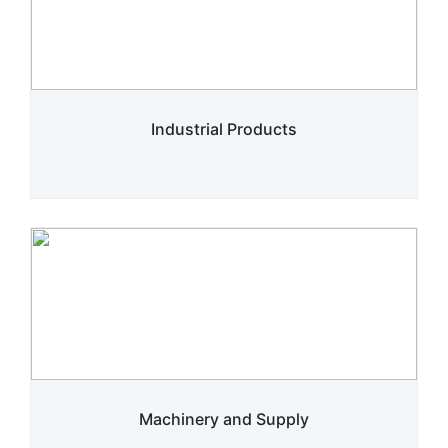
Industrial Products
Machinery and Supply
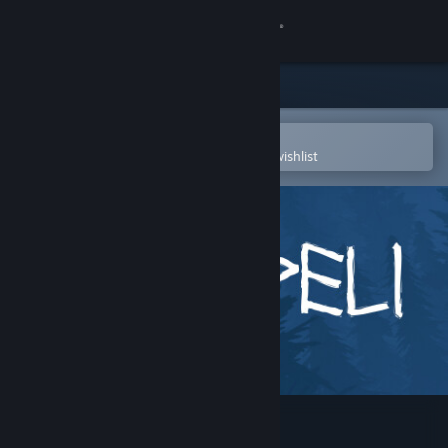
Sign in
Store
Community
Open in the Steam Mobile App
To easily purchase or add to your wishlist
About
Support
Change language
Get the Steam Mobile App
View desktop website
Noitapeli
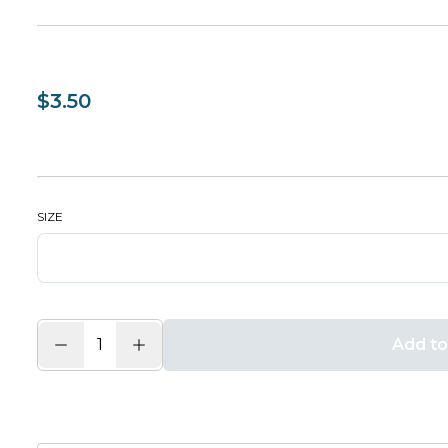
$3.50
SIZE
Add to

• Requirement: Could you copy every line of text in the data above word for word, leaving out the pictures?

• Solution to the problem:
Industrial Products
Machinery and Supply
Sign in
Store
Community
Open in the Steam Mobile App
To easily purchase or add to your wishlist
About
Support
Change language
Get the Steam Mobile App
View desktop website
Noitapeli
$3.50
SIZE
Add to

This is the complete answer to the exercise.